__TAREFA PROPOSTA A__.
No texto sobre a Comissão Lancet, quantas Forças-tarefas foram criadas para apoiar o trabalho dos comissionados?
__TAREFA PROPOSTA B__.
Prossiga com o texto sobre a Comissão Lancet a partir do ponto em que ele termina.

Por Luiz A C Galvão, Paulo M Buss, Nísia Trindade Lima

O número de artigos e de colaboração internacional durante a pandemia da Covid-19 tiveram um incremento sem precedentes. Cai, Fry e Wagner[i] encontraram que a colaboração internacional aumentou de forma inusitada, sendo que os países mais afetados produziram o maior número de artigos, com equipes menores e com menos países e que os Estados Unidos continuam a ser o maior contribuinte para a produção global de publicações. Maher e Van Noorden[ii] em outro artigo também comentam que essa tendência que já estava identificada no passado se confirmou durante a pandemia, principalmente no primeiro período e apontam para alguns desafios como a superação de problemas de geopolítica e do acesso aberto às informações. Girolamo e Reynders[iii] concluíram que em comparação com a pandemia H1N1, a maioria das publicações iniciais sobre o COVID-19 não trouxeram novas informações e que possivelmente diluíram dados originais publicados sobre esta doença e, consequentemente, retardaram o desenvolvimento de uma base de conhecimento válida e conclamam aos pesquisadores, revisores e editores a tomar medidas para achatar a curva dos artigos secundários.

Nesse contexto e tratando de superar algumas limitações indicadas nas análises previamente enunciadas, foi criada a “Comissão Lancet sobre a COVID-19” que tem como objetivo “promover soluções para melhorar a saúde pública global e apoiar uma recuperação equitativa, transformadora, verde e digital. É uma iniciativa interdisciplinar que abrange as ciências da saúde, negócios, finanças e políticas públicas.”

O trabalho da Comissão se concentra em quatro temas principais:

    Recomendações sobre como suprimir a epidemia.

    Resposta às crises humanitárias decorrentes da pandemia.

    Resposta às crises financeiras e econômicas decorrentes da pandemia.

    Reconstrução de um mundo inclusivo, justo e sustentável. 

Para apoiar o trabalho dos comissionados foram criadas doze Forças-tarefas, em áreas que vão desde o desenvolvimento de vacinas, até estratégias de ajuda humanitária, a locais de trabalho seguros, à recuperação econômica global.

A Comissão e suas Forças-tarefas têm examinado vários aspectos críticos que serão incorporados ao relatório final que deve ser lançado em 2022 com as recomendações políticas de prevenção e contenção de futuros surtos de doenças infecciosas e outras crises sanitárias mundiais. As análises intermediárias têm sido disponibilizadas através de artigos em periódicos especializados, relatórios da comissão e das forças-tarefa. Todas disponíveis no site da comissão, onde também existe um painel de rastreamento da pandemia e seu impacto.

Existe um grande número de contribuições como a que foi publicada com as conclusões de uma das forças-tarefas sobre a necessidade de “salvaguardar pessoas que vivem em condições vulneráveis na era COVID-19 através da cobertura universal de saúde e proteção social[iv]” Depois de uma extensa análise o artigo exorta a todos os governos, tomadores de decisão e partes interessadas a reforçar as políticas de saúde e de proteções sociais e as ações humanitárias para enfrentar a ampliação mundial das desigualdades, aproveitando a janela que se abriu de colaboração multisetorial para implementar a abordagem de saúde em todas as políticas.

__REGISTROS EXTRAÍDOS__.
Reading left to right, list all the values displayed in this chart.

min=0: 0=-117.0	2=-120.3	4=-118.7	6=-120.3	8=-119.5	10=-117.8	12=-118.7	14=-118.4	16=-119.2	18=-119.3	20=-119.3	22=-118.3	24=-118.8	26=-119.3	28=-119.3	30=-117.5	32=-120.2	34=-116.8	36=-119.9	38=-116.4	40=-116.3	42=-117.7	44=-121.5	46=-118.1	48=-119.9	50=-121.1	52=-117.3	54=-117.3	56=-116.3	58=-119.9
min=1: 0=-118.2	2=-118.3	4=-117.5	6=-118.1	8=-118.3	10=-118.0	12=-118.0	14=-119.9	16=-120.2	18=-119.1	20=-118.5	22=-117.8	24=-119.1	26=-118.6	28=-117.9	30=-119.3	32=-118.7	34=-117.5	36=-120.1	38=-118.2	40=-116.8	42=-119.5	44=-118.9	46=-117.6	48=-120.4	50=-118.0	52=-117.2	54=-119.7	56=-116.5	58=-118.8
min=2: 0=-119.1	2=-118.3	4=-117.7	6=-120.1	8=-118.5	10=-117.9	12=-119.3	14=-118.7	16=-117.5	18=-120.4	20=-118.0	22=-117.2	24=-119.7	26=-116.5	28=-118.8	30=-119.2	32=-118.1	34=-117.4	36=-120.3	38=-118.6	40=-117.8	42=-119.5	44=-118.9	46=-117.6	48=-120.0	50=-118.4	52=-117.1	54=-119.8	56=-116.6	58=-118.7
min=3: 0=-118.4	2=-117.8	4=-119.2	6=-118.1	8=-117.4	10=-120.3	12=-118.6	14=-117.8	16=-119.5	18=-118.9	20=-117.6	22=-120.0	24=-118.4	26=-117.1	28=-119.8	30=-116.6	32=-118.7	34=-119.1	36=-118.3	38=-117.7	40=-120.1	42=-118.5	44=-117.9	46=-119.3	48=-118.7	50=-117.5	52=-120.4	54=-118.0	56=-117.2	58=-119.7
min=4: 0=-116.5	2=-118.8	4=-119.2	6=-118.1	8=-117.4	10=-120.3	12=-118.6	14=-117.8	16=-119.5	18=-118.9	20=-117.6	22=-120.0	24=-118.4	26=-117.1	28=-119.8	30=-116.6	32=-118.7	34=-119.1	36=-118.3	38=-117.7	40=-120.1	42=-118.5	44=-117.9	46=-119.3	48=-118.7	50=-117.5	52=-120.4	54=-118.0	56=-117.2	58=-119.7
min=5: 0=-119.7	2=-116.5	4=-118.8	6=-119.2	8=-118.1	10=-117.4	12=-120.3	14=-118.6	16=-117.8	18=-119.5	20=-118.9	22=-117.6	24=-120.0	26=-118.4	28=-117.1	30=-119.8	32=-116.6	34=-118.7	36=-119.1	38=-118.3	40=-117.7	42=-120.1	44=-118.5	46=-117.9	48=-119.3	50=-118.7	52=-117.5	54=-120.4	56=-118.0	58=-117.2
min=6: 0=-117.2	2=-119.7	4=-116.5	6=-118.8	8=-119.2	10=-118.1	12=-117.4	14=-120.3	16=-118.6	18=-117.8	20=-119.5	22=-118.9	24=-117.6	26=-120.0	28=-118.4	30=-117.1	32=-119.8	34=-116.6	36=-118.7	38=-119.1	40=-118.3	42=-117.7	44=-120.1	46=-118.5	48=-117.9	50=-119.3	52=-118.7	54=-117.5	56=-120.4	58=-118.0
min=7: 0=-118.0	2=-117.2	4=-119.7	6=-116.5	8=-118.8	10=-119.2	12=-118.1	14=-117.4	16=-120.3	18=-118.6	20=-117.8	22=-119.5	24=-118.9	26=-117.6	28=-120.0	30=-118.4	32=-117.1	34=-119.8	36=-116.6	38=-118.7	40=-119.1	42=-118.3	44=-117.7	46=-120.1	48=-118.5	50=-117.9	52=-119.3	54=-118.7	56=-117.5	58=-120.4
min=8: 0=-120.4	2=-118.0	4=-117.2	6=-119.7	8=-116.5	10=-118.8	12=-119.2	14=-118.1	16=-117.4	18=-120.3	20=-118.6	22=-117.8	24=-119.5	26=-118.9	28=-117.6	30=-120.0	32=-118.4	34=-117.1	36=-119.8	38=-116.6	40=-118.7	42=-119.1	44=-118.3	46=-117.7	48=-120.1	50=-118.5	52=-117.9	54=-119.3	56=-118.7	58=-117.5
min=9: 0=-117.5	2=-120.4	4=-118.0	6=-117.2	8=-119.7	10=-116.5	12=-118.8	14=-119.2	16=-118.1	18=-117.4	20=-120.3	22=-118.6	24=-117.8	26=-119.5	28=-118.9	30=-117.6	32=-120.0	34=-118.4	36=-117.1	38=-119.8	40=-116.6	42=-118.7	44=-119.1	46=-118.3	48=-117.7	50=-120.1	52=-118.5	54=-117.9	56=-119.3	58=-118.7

__RESPOSTA DO EXERCÍCIO A__.
Foram criadas doze Forças-tarefas.

__RESPOSTA DO EXERCÍCIO B__.
A Força-tarefa sobre vacinas e terapêuticas publicou vários artigos, entre eles, na revista PLoS[v] , um que ressalta a importância de alcançar a equidade global para as vacinas COVID-19 através de parcerias internacionais mais fortes e com mais solidariedade.

A Força-tarefa sobre a América Latina e o Caribe publicou no site da comissão um relatório dedicado à análise da coordenação regional para fortalecer a preparação frente a pandemia e o acesso a vacinas[vi]. Outras forças-tarefas também publicaram relatórios sobre a transformação da recuperação em um futuro verde[vii] e outro sobre lições sobre a cooperação global durante a pandemia. [viii]

Os artigos já publicados e ainda por serem publicados no âmbito da comissão oferecem um panorama das contribuições feitas pela ciência nessa crise sanitária mundial e propõe bases sólidas para a formulação de propostas para o futuro. Para que isso se transforme em realidade, como diz o Secretário-Geral da ONU[ix], é necessário que sejam garantidos os investimentos em pesquisa, desenvolvimento humano pleno e infraestrutura com uma abordagem totalmente governamental e multissetorial. Em consonância com esse mesmo relatório da ONU é importante reconhecer que ciência, tecnologia e inovação para a saúde global exigem parcerias globais para apoiar ações nacionais e esforços internacionais que apoiem os ecossistemas nacionais de inovação, plataformas multilaterais e de parceiros para a cooperação, compartilhamento de conhecimento e definição de padrões.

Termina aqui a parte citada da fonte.